Single by Eric Church

from the album Sinners Like Me
- Released: January 30, 2006
- Recorded: 2005
- Genre: Country
- Length: 3:49
- Label: Capitol Nashville
- Songwriters: Brett Beavers; Eric Church; Brandon Church;
- Producer: Jay Joyce

Eric Church singles chronology
|  | "How 'Bout You" (2006) | "Two Pink Lines" (2006) |

= How 'Bout You =

"How 'Bout You" is a song co-written and recorded by American country music artist Eric Church. It released in January 2006 as his debut single and the first from his 2006 debut album Sinners Like Me. The song peaked at number 14 on the US Billboard Hot Country Songs chart. Church wrote this song with Brandon Church (his brother) and Brett Beavers.

==Music video==
The music video was directed by Scott Speer. It features Church holding the camera, and seeming to direct the video as he lets other people hold the camera from a construction worker outside, and people in a bar, to the stage of where the rest of the video is shots of him playing the song on stage, and the audience. It reached #1 on CMT's Top 20 Countdown in 2006.

==Chart performance==
"How 'Bout You" debuted at number 60 on the U.S. Billboard Hot Country Songs for the week of February 18, 2006.
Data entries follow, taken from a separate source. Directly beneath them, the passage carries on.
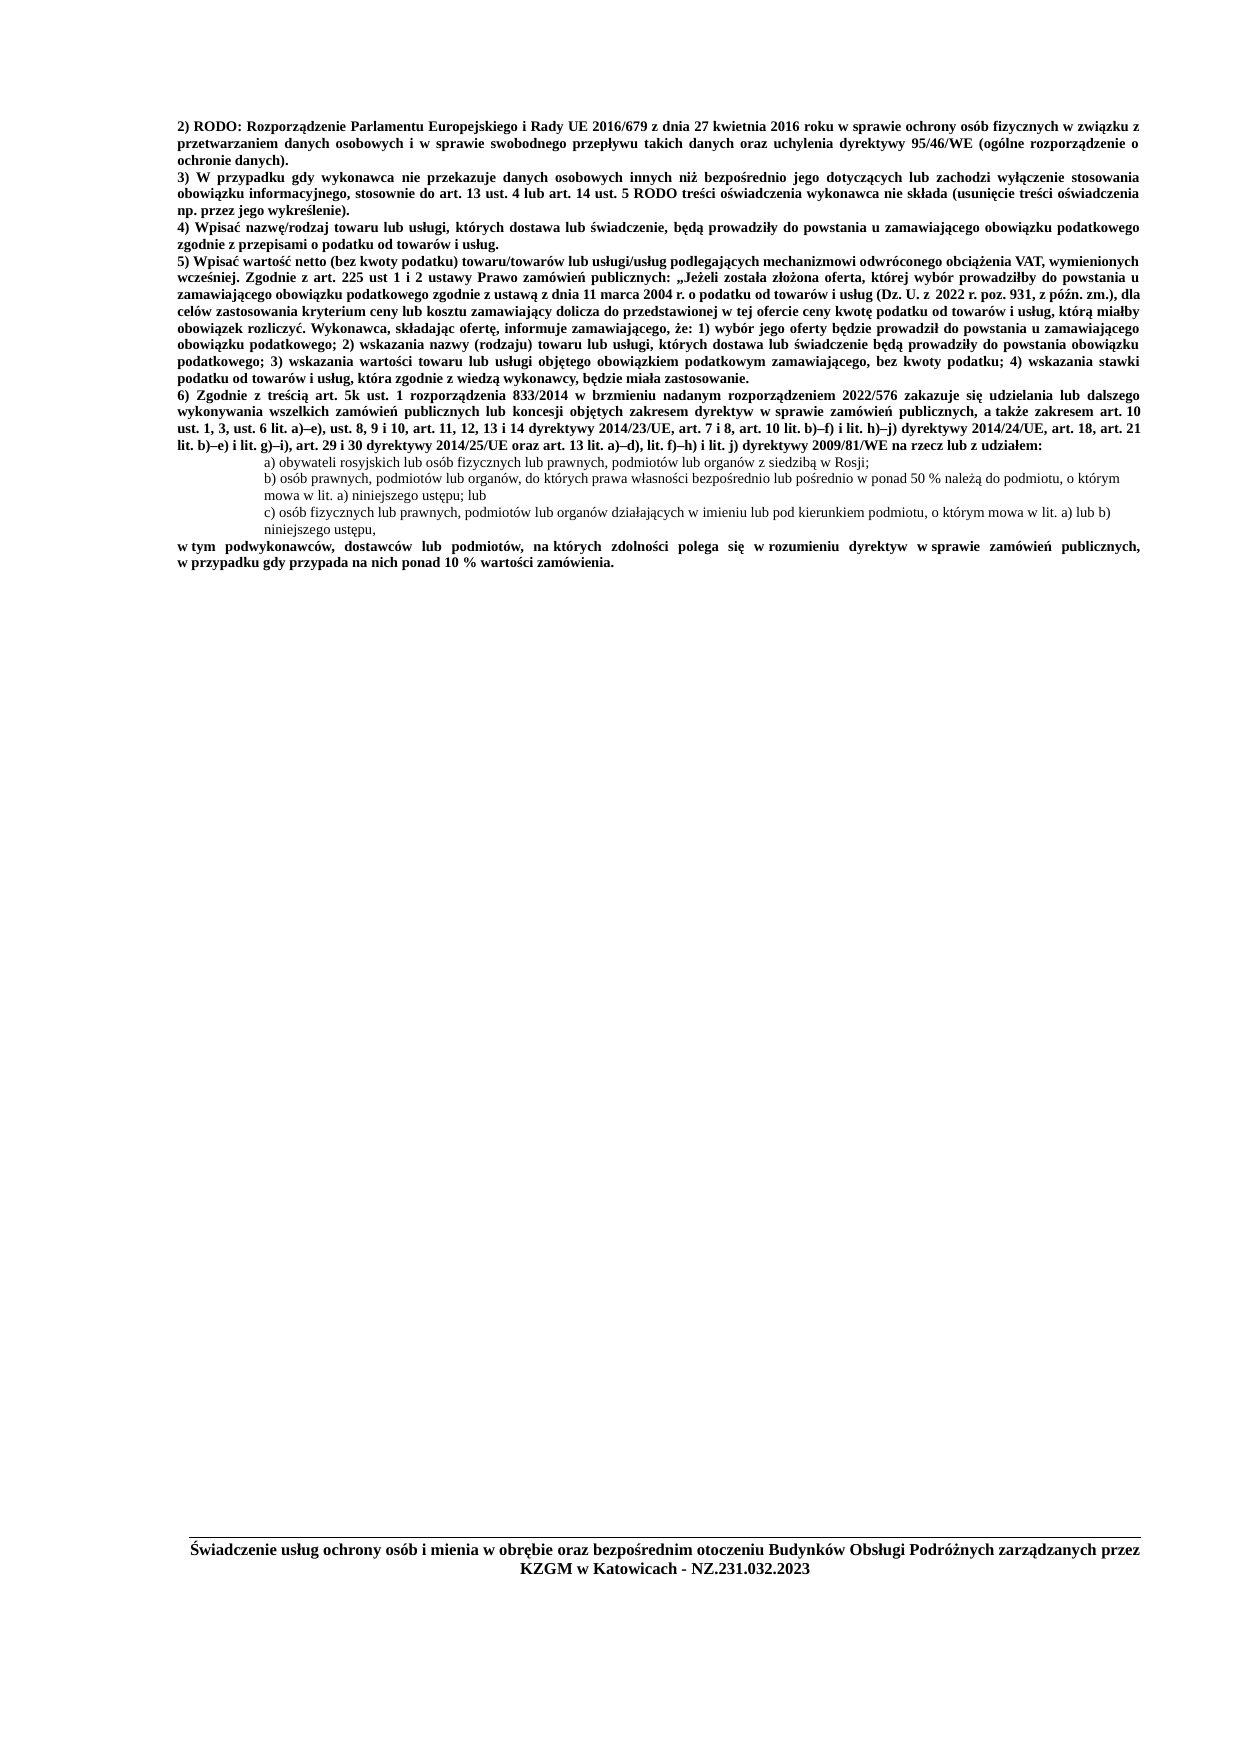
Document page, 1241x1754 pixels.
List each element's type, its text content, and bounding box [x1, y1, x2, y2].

list a) obywateli rosyjskich lub osób fizycznych lub prawnych, podmiotów lub organów z siedzibą w Rosji; [226, 453, 1141, 470]
list w tym podwykonawców, dostawców lub podmiotów, na których zdolności polega się w rozumieniu dyrektyw w sprawie zamówień publicznych, w przypadku gdy przypada na nich ponad 10 % wartości zamówienia. [177, 537, 1141, 571]
text 2) RODO: Rozporządzenie Parlamentu Europejskiego i Rady UE 2016/679 z dnia 27 kwietnia 2016 roku w sprawie ochrony osób fizycznych w związku z przetwarzaniem danych osobowych i w sprawie swobodnego przepływu takich danych oraz uchylenia dyrektywy 95/46/WE (ogólne rozporządzenie o ochronie danych). [177, 118, 1141, 168]
list 6) Zgodnie z treścią art. 5k ust. 1 rozporządzenia 833/2014 w brzmieniu nadanym rozporządzeniem 2022/576 zakazuje się udzielania lub dalszego wykonywania wszelkich zamówień publicznych lub koncesji objętych zakresem dyrektyw w sprawie zamówień publicznych, a także zakresem art. 10 ust. 1, 3, ust. 6 lit. a)–e), ust. 8, 9 i 10, art. 11, 12, 13 i 14 dyrektywy 2014/23/UE, art. 7 i 8, art. 10 lit. b)–f) i lit. h)–j) dyrektywy 2014/24/UE, art. 18, art. 21 lit. b)–e) i lit. g)–i), art. 29 i 30 dyrektywy 2014/25/UE oraz art. 13 lit. a)–d), lit. f)–h) i lit. j) dyrektywy 2009/81/WE na rzecz lub z udziałem: [177, 386, 1141, 453]
list b) osób prawnych, podmiotów lub organów, do których prawa własności bezpośrednio lub pośrednio w ponad 50 % należą do podmiotu, o którym mowa w lit. a) niniejszego ustępu; lub [226, 470, 1141, 504]
list 4) Wpisać nazwę/rodzaj towaru lub usługi, których dostawa lub świadczenie, będą prowadziły do powstania u zamawiającego obowiązku podatkowego zgodnie z przepisami o podatku od towarów i usług. [177, 219, 1141, 252]
text 3) W przypadku gdy wykonawca nie przekazuje danych osobowych innych niż bezpośrednio jego dotyczących lub zachodzi wyłączenie stosowania obowiązku informacyjnego, stosownie do art. 13 ust. 4 lub art. 14 ust. 5 RODO treści oświadczenia wykonawca nie składa (usunięcie treści oświadczenia np. przez jego wykreślenie). [177, 168, 1141, 219]
list 5) Wpisać wartość netto (bez kwoty podatku) towaru/towarów lub usługi/usług podlegających mechanizmowi odwróconego obciążenia VAT, wymienionych wcześniej. Zgodnie z art. 225 ust 1 i 2 ustawy Prawo zamówień publicznych: „Jeżeli została złożona oferta, której wybór prowadziłby do powstania u zamawiającego obowiązku podatkowego zgodnie z ustawą z dnia 11 marca 2004 r. o podatku od towarów i usług (Dz. U. z 2022 r. poz. 931, z późn. zm.), dla celów zastosowania kryterium ceny lub kosztu zamawiający dolicza do przedstawionej w tej ofercie ceny kwotę podatku od towarów i usług, którą miałby obowiązek rozliczyć. Wykonawca, składając ofertę, informuje zamawiającego, że: 1) wybór jego oferty będzie prowadził do powstania u zamawiającego obowiązku podatkowego; 2) wskazania nazwy (rodzaju) towaru lub usługi, których dostawa lub świadczenie będą prowadziły do powstania obowiązku podatkowego; 3) wskazania wartości towaru lub usługi objętego obowiązkiem podatkowym zamawiającego, bez kwoty podatku; 4) wskazania stawki podatku od towarów i usług, która zgodnie z wiedzą wykonawcy, będzie miała zastosowanie. [177, 252, 1141, 386]
list c) osób fizycznych lub prawnych, podmiotów lub organów działających w imieniu lub pod kierunkiem podmiotu, o którym mowa w lit. a) lub b) niniejszego ustępu, [226, 504, 1141, 537]
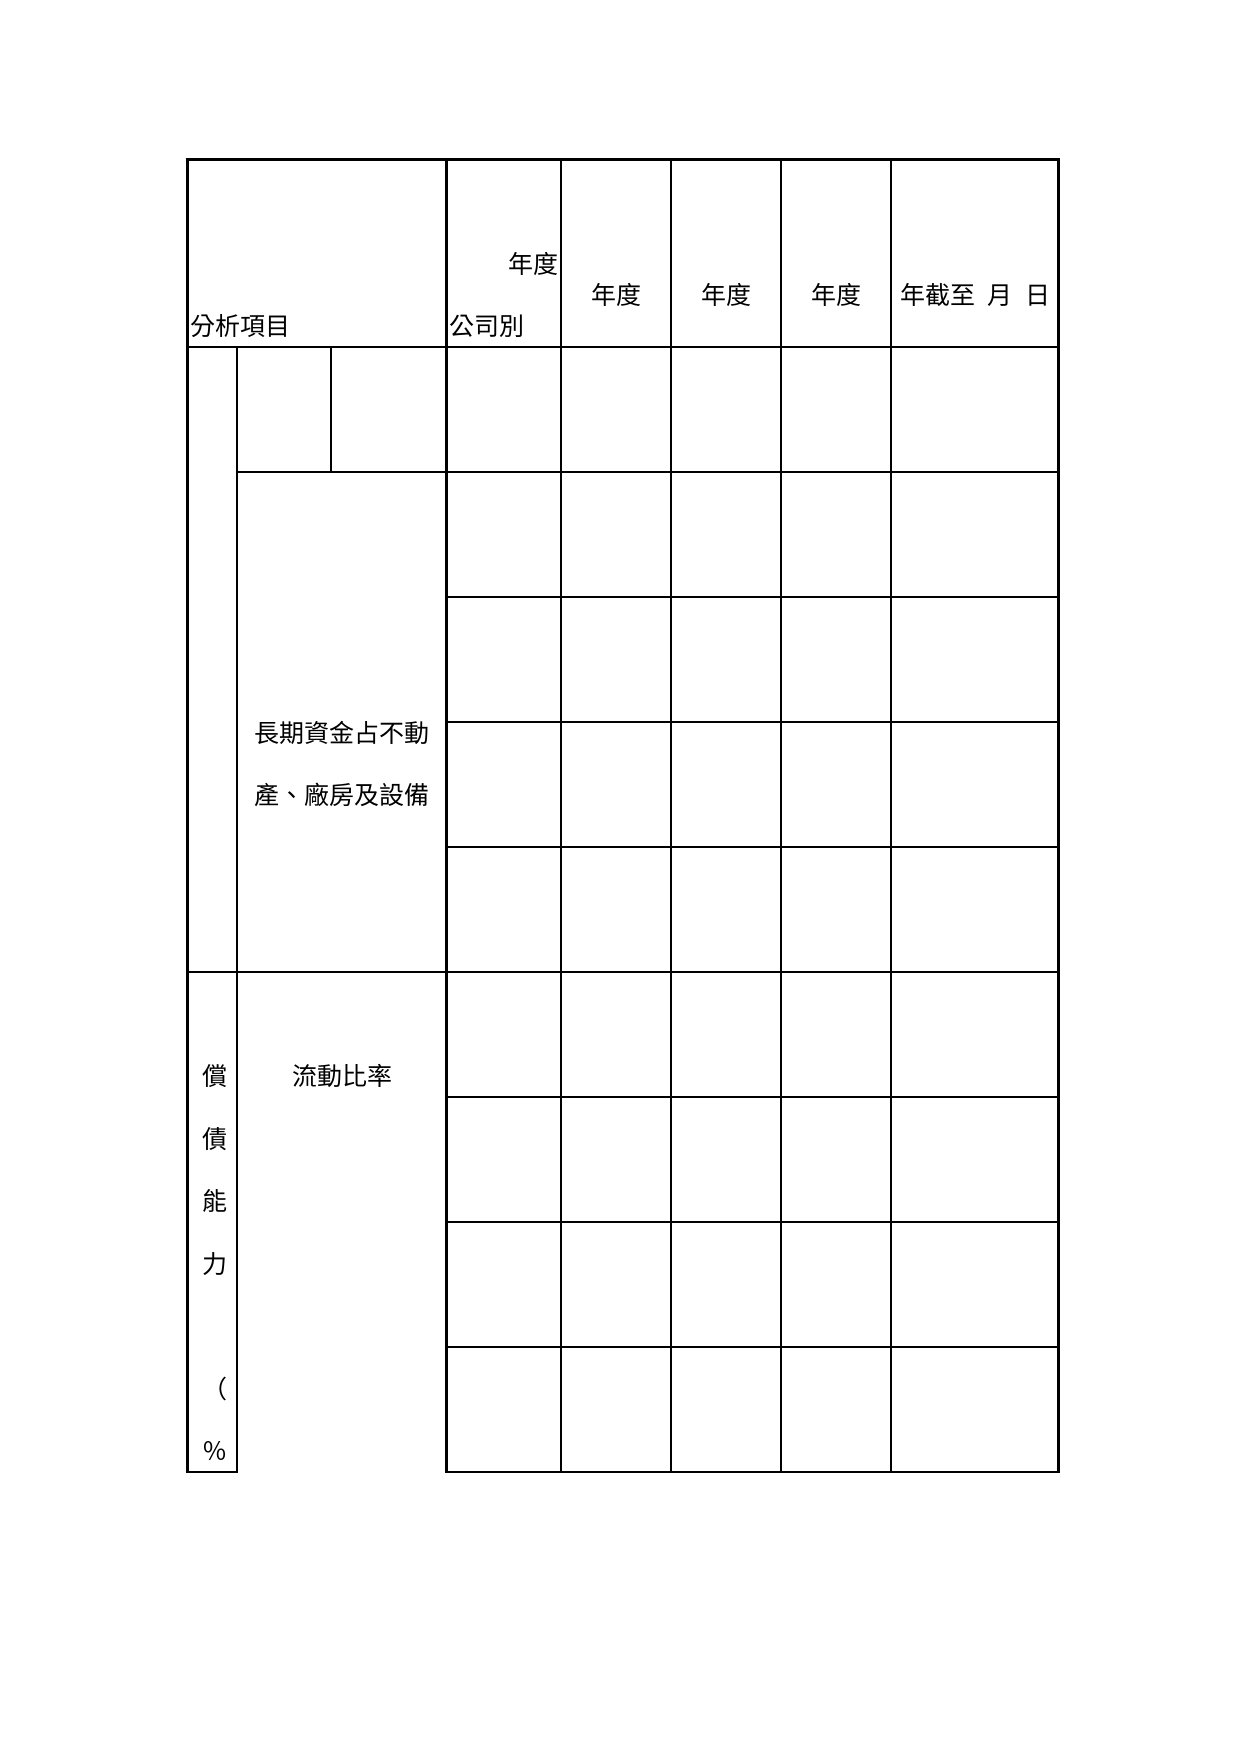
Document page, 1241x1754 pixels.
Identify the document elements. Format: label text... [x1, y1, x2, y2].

table_cell [782, 1348, 890, 1471]
table_cell [448, 1098, 560, 1221]
table_header 年度 公司別 [448, 161, 560, 346]
table_cell [672, 1098, 780, 1221]
table_cell [892, 473, 1057, 596]
table_cell [892, 1348, 1057, 1471]
table_cell [672, 973, 780, 1096]
table_cell [782, 1098, 890, 1221]
table_cell [562, 1348, 670, 1471]
table_cell 流動比率 [238, 973, 445, 1471]
table_cell [448, 598, 560, 721]
table_cell 長期資金占不動產、廠房及設備 [238, 473, 445, 971]
table_header 年截至 月 日 [892, 161, 1057, 346]
table_cell [562, 973, 670, 1096]
table_cell [672, 348, 780, 471]
table_cell [562, 473, 670, 596]
table_cell [892, 973, 1057, 1096]
table_cell [892, 348, 1057, 471]
table_cell [672, 473, 780, 596]
table_cell [672, 1348, 780, 1471]
table_cell [448, 1223, 560, 1346]
table_cell [782, 723, 890, 846]
table_cell [672, 1223, 780, 1346]
table_cell [189, 348, 236, 971]
table_cell [562, 1223, 670, 1346]
table_cell [672, 598, 780, 721]
table_cell [448, 1348, 560, 1471]
table_cell [562, 348, 670, 471]
table_cell [782, 973, 890, 1096]
table_cell [562, 1098, 670, 1221]
table_cell [782, 348, 890, 471]
table_cell [782, 473, 890, 596]
table_cell [448, 848, 560, 971]
table_cell [448, 723, 560, 846]
table_cell [672, 723, 780, 846]
table_cell [892, 723, 1057, 846]
table_header 年度 [782, 161, 890, 346]
table_cell [892, 1223, 1057, 1346]
table_cell [562, 848, 670, 971]
table_cell 償債能力 （％ [189, 973, 236, 1471]
table_cell [672, 848, 780, 971]
table_cell [448, 473, 560, 596]
table_cell [332, 348, 445, 471]
table_cell [782, 598, 890, 721]
table_cell [892, 598, 1057, 721]
table_header 年度 [562, 161, 670, 346]
table_cell [448, 348, 560, 471]
table_cell [782, 848, 890, 971]
table_cell [562, 723, 670, 846]
table_cell [238, 348, 330, 471]
table_cell [562, 598, 670, 721]
table_cell [892, 1098, 1057, 1221]
table_cell [892, 848, 1057, 971]
table_cell [448, 973, 560, 1096]
table_header 分析項目 [189, 161, 445, 346]
table_header 年度 [672, 161, 780, 346]
table_cell [782, 1223, 890, 1346]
| Chart (2006) | Peak position |
|---|---|
| Canada Country (Radio & Records) | 24 |
| US Hot Country Songs (Billboard) | 14 |
| US Billboard Hot 100 | 85 |

==Certifications==

| Region | Certification | Certified units/sales |
| United States (RIAA) | Gold | 500,000^{‡} |
^{‡} Sales+streaming figures based on certification alone.